As for the actual hanging bit, be sure you really know which way up the gynaecology goes. There’s only one option here, and upside down doesn’t cut it unless you like your curtains lying informally on the carpet as a statement about how fucking daft curtains are when you get down to it. Also do count all the plastic probes before you start loading them onto the hoops. There is no sensation more shattering than getting to hoop 40 with hook 41. It’s like Scott getting to the Pole and finding Amundsen’s flag there.
Some things – like walking on clumpy boots carrying shoulder-crunching skis from your hotel to the piste, getting on the pommer and having a thumping great frisbee stuffed into your groin for 2,000 feet – really are the Twelve Stations of the Cross updated. But with putting curtains up, you get the crucifixion thrown in too. There you are, up a wobbly pair of ladders, looking over your shoulder for the left hole while using bat technology to help you with the location of the other one.

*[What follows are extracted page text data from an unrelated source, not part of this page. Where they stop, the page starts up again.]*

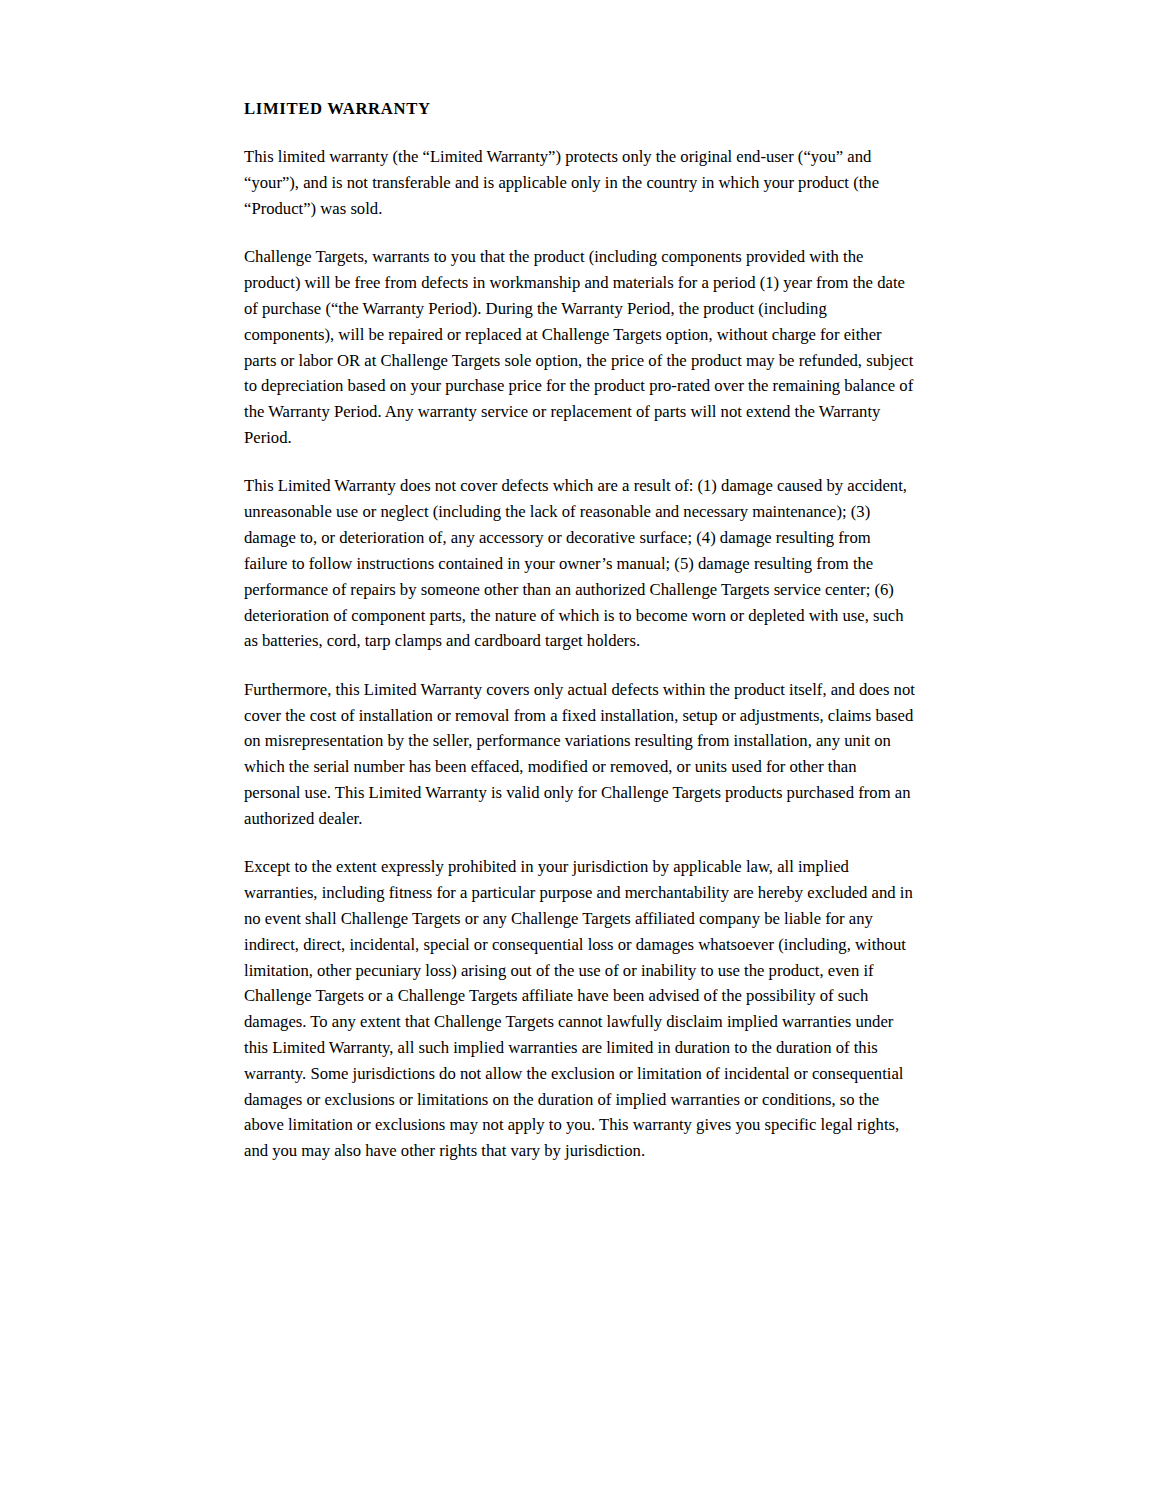Limited Warranty
This limited warranty (the “Limited Warranty”) protects only the original end-user (“you” and “your”), and is not transferable and is applicable only in the country in which your product (the “Product”) was sold.
Challenge Targets, warrants to you that the product (including components provided with the product) will be free from defects in workmanship and materials for a period (1) year from the date of purchase (“the Warranty Period). During the Warranty Period, the product (including components), will be repaired or replaced at Challenge Targets option, without charge for either parts or labor OR at Challenge Targets sole option, the price of the product may be refunded, subject to depreciation based on your purchase price for the product pro-rated over the remaining balance of the Warranty Period. Any warranty service or replacement of parts will not extend the Warranty Period.
This Limited Warranty does not cover defects which are a result of: (1) damage caused by accident, unreasonable use or neglect (including the lack of reasonable and necessary maintenance); (3) damage to, or deterioration of, any accessory or decorative surface; (4) damage resulting from failure to follow instructions contained in your owner’s manual; (5) damage resulting from the performance of repairs by someone other than an authorized Challenge Targets service center; (6) deterioration of component parts, the nature of which is to become worn or depleted with use, such as batteries, cord, tarp clamps and cardboard target holders.
Furthermore, this Limited Warranty covers only actual defects within the product itself, and does not cover the cost of installation or removal from a fixed installation, setup or adjustments, claims based on misrepresentation by the seller, performance variations resulting from installation, any unit on which the serial number has been effaced, modified or removed, or units used for other than personal use. This Limited Warranty is valid only for Challenge Targets products purchased from an authorized dealer.
Except to the extent expressly prohibited in your jurisdiction by applicable law, all implied warranties, including fitness for a particular purpose and merchantability are hereby excluded and in no event shall Challenge Targets or any Challenge Targets affiliated company be liable for any indirect, direct, incidental, special or consequential loss or damages whatsoever (including, without limitation, other pecuniary loss) arising out of the use of or inability to use the product, even if Challenge Targets or a Challenge Targets affiliate have been advised of the possibility of such damages. To any extent that Challenge Targets cannot lawfully disclaim implied warranties under this Limited Warranty, all such implied warranties are limited in duration to the duration of this warranty. Some jurisdictions do not allow the exclusion or limitation of incidental or consequential damages or exclusions or limitations on the duration of implied warranties or conditions, so the above limitation or exclusions may not apply to you. This warranty gives you specific legal rights, and you may also have other rights that vary by jurisdiction.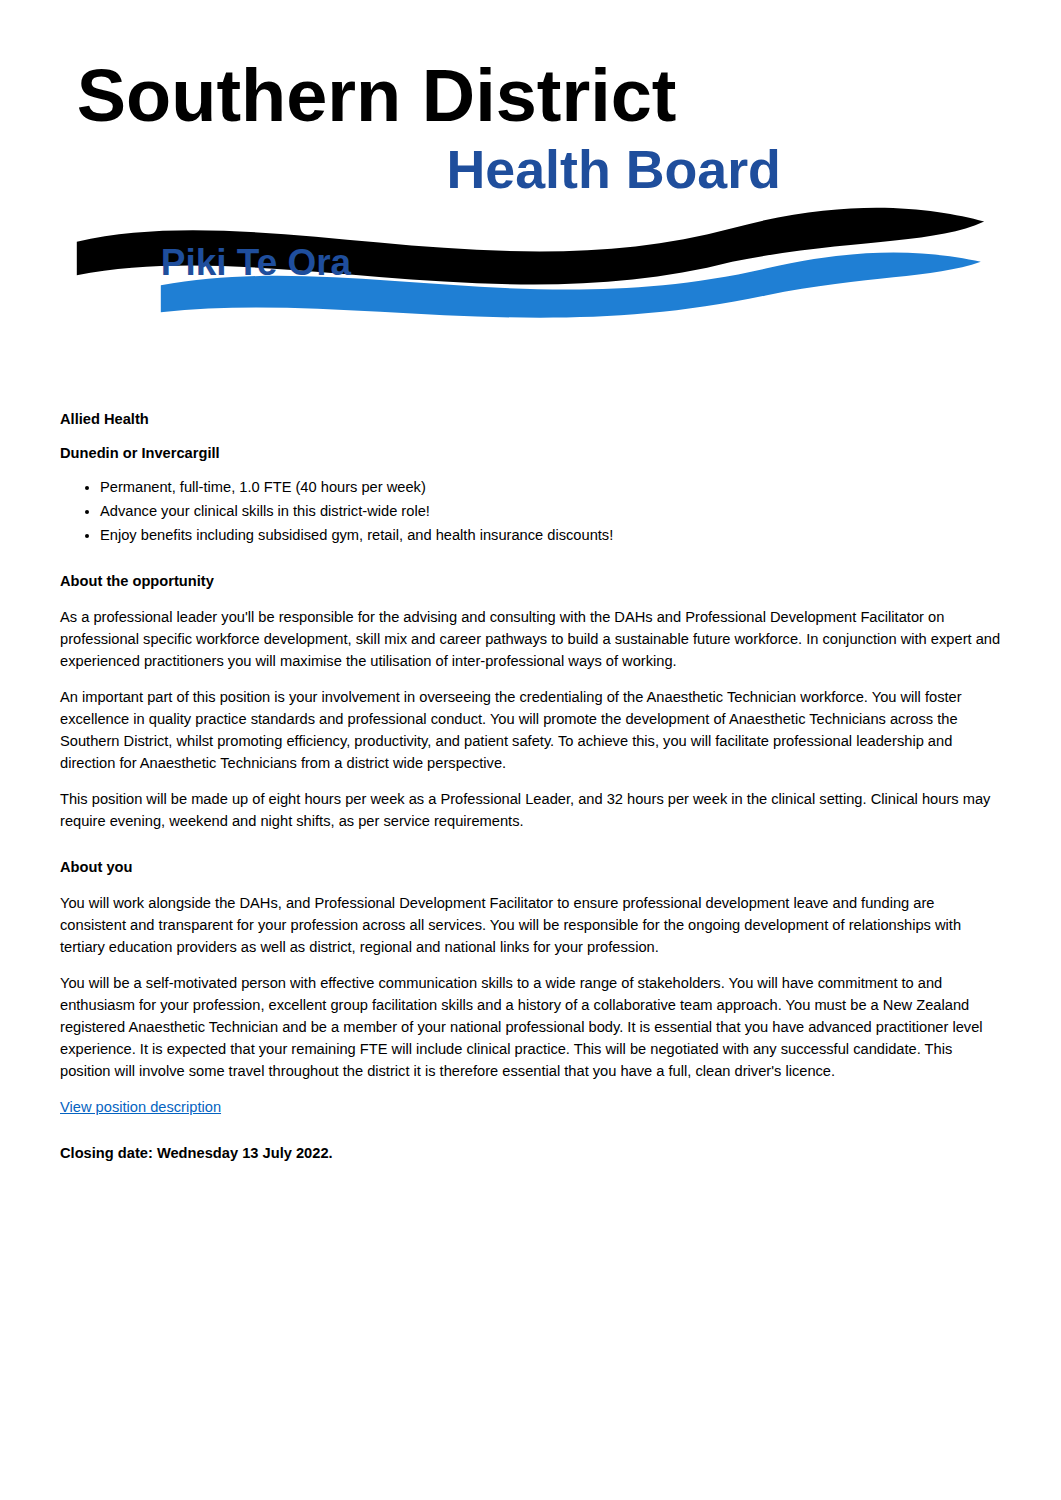Southern District Health Board Piki Te Ora
Allied Health
Dunedin or Invercargill
Permanent, full-time, 1.0 FTE (40 hours per week)
Advance your clinical skills in this district-wide role!
Enjoy benefits including subsidised gym, retail, and health insurance discounts!
About the opportunity
As a professional leader you'll be responsible for the advising and consulting with the DAHs and Professional Development Facilitator on professional specific workforce development, skill mix and career pathways to build a sustainable future workforce. In conjunction with expert and experienced practitioners you will maximise the utilisation of inter-professional ways of working.
An important part of this position is your involvement in overseeing the credentialing of the Anaesthetic Technician workforce. You will foster excellence in quality practice standards and professional conduct. You will promote the development of Anaesthetic Technicians across the Southern District, whilst promoting efficiency, productivity, and patient safety. To achieve this, you will facilitate professional leadership and direction for Anaesthetic Technicians from a district wide perspective.
This position will be made up of eight hours per week as a Professional Leader, and 32 hours per week in the clinical setting. Clinical hours may require evening, weekend and night shifts, as per service requirements.
About you
You will work alongside the DAHs, and Professional Development Facilitator to ensure professional development leave and funding are consistent and transparent for your profession across all services. You will be responsible for the ongoing development of relationships with tertiary education providers as well as district, regional and national links for your profession.
You will be a self-motivated person with effective communication skills to a wide range of stakeholders. You will have commitment to and enthusiasm for your profession, excellent group facilitation skills and a history of a collaborative team approach. You must be a New Zealand registered Anaesthetic Technician and be a member of your national professional body. It is essential that you have advanced practitioner level experience. It is expected that your remaining FTE will include clinical practice. This will be negotiated with any successful candidate. This position will involve some travel throughout the district it is therefore essential that you have a full, clean driver's licence.
View position description
Closing date: Wednesday 13 July 2022.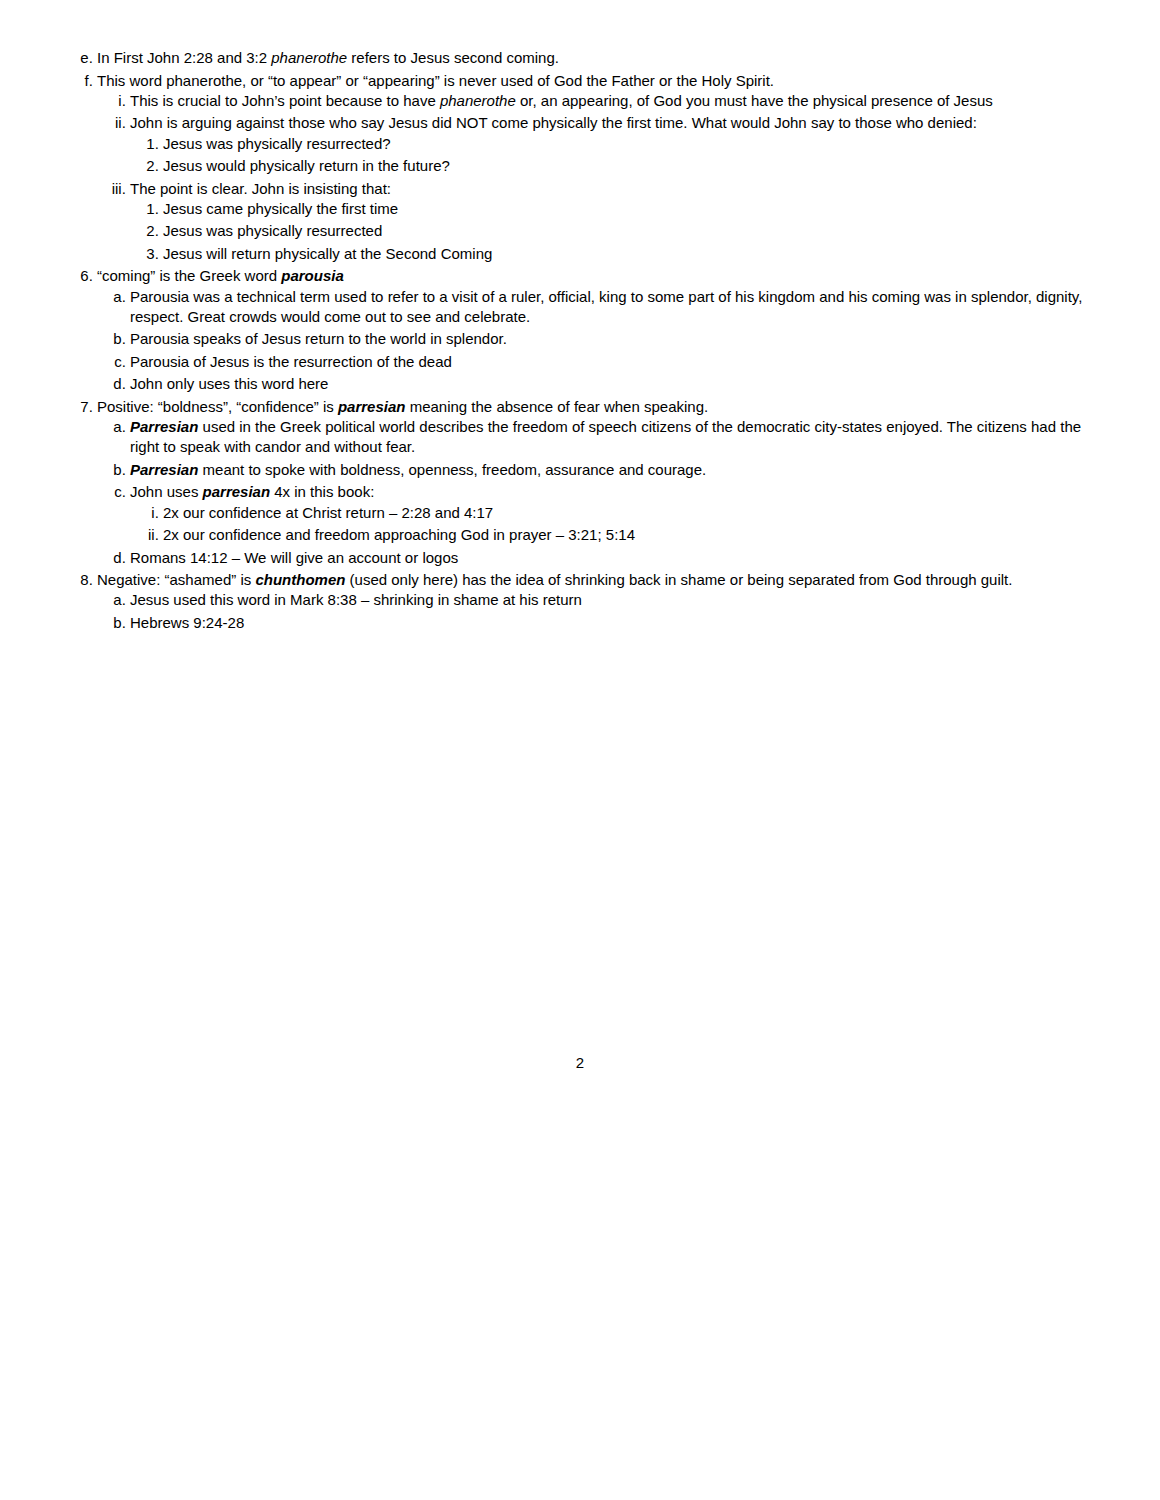In First John 2:28 and 3:2 phanerothe refers to Jesus second coming.
This word phanerothe, or “to appear” or “appearing” is never used of God the Father or the Holy Spirit.
This is crucial to John’s point because to have phanerothe or, an appearing, of God you must have the physical presence of Jesus
John is arguing against those who say Jesus did NOT come physically the first time. What would John say to those who denied:
Jesus was physically resurrected?
Jesus would physically return in the future?
The point is clear. John is insisting that:
Jesus came physically the first time
Jesus was physically resurrected
Jesus will return physically at the Second Coming
“coming” is the Greek word parousia
Parousia was a technical term used to refer to a visit of a ruler, official, king to some part of his kingdom and his coming was in splendor, dignity, respect. Great crowds would come out to see and celebrate.
Parousia speaks of Jesus return to the world in splendor.
Parousia of Jesus is the resurrection of the dead
John only uses this word here
Positive: “boldness”, “confidence” is parresian meaning the absence of fear when speaking.
Parresian used in the Greek political world describes the freedom of speech citizens of the democratic city-states enjoyed. The citizens had the right to speak with candor and without fear.
Parresian meant to spoke with boldness, openness, freedom, assurance and courage.
John uses parresian 4x in this book:
2x our confidence at Christ return – 2:28 and 4:17
2x our confidence and freedom approaching God in prayer – 3:21; 5:14
Romans 14:12 – We will give an account or logos
Negative: “ashamed” is chunthomen (used only here) has the idea of shrinking back in shame or being separated from God through guilt.
Jesus used this word in Mark 8:38 – shrinking in shame at his return
Hebrews 9:24-28
2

Then half an hour later, you’ve one foot on the ladder and one on the window ledge, one hand slotting plastic curly-wurlies into metal hoops, and five kilos of Osborne & Little under the remaining free arm.
Let’s face it: apart from the nails and the loin cloth, you’ve got the full set right there.
Having finally mastered how to unroll glued fly paper and trap 400 insect vermin a day, I realised a few days ago that flies do not make the connection between columns of dead comrades and potential danger to themselves. Even with the lowered educational standards of mad Blairism, your average fly is never going to pass anything at GCSE – not even woodwork.
So I’ve reverted via hitech but useless fly sprays and sticky mobiles to the fly swatter.
There’s a knack to fly swatting. I don’t fully understand it, but if you hold the fly swatter behind your back over the right shoulder – left if you’re left-handed – and bring it down at medium speed directly over the winged target, provided your aim is good, you will send it up to the Big Fly in the Sky.
Each morning now, I stroll round the kitchen – hooked arm over my shoulder – and use this approach to culling flies. To the casual observer it might look like advanced calisthenics or an eccentric form of Alexander Technique, but for me the ritual holds a dual advantage: it is effective, and word gets around among the fly population: “this bloke is a homicidal maniac of disturbingly clinical accuracy”.
Having recommended the programme earlier today, it seemed churlish not to watch the BBC2 documentary on Roald Dahl. It was beyond wonderful: a beautifully cut and presented portrait of a Great Briton.
Rebellious kid, heroic pilot, brilliant diplomat, part-time spy, cosmopolitan traveller, amazing writer but above all magical father, Dahl was unique. But until watching this docubiography, I had no idea of all the influences, experiences and inspirations that surrounded the man.
The BBC was put on Earth to inform, educate and entertain. Blaming the BBC because it no longer does this is, in my humble view, pathetic. It doesn’t fulfil that role any more because gargoyles like Harold Wilson, James Callaghan, Margaret Thatcher, Peter Mandelson, Alastair Campbell, David Cameron, Baron Green and Theresa May scared the crap out of spineless BBC Governors.
But love it or loathe it, at its best the Beeb is light years ahead of anything the Murdoch Mob could ever hope to produce, because Newscorp has no hopes or aspirations of any worth.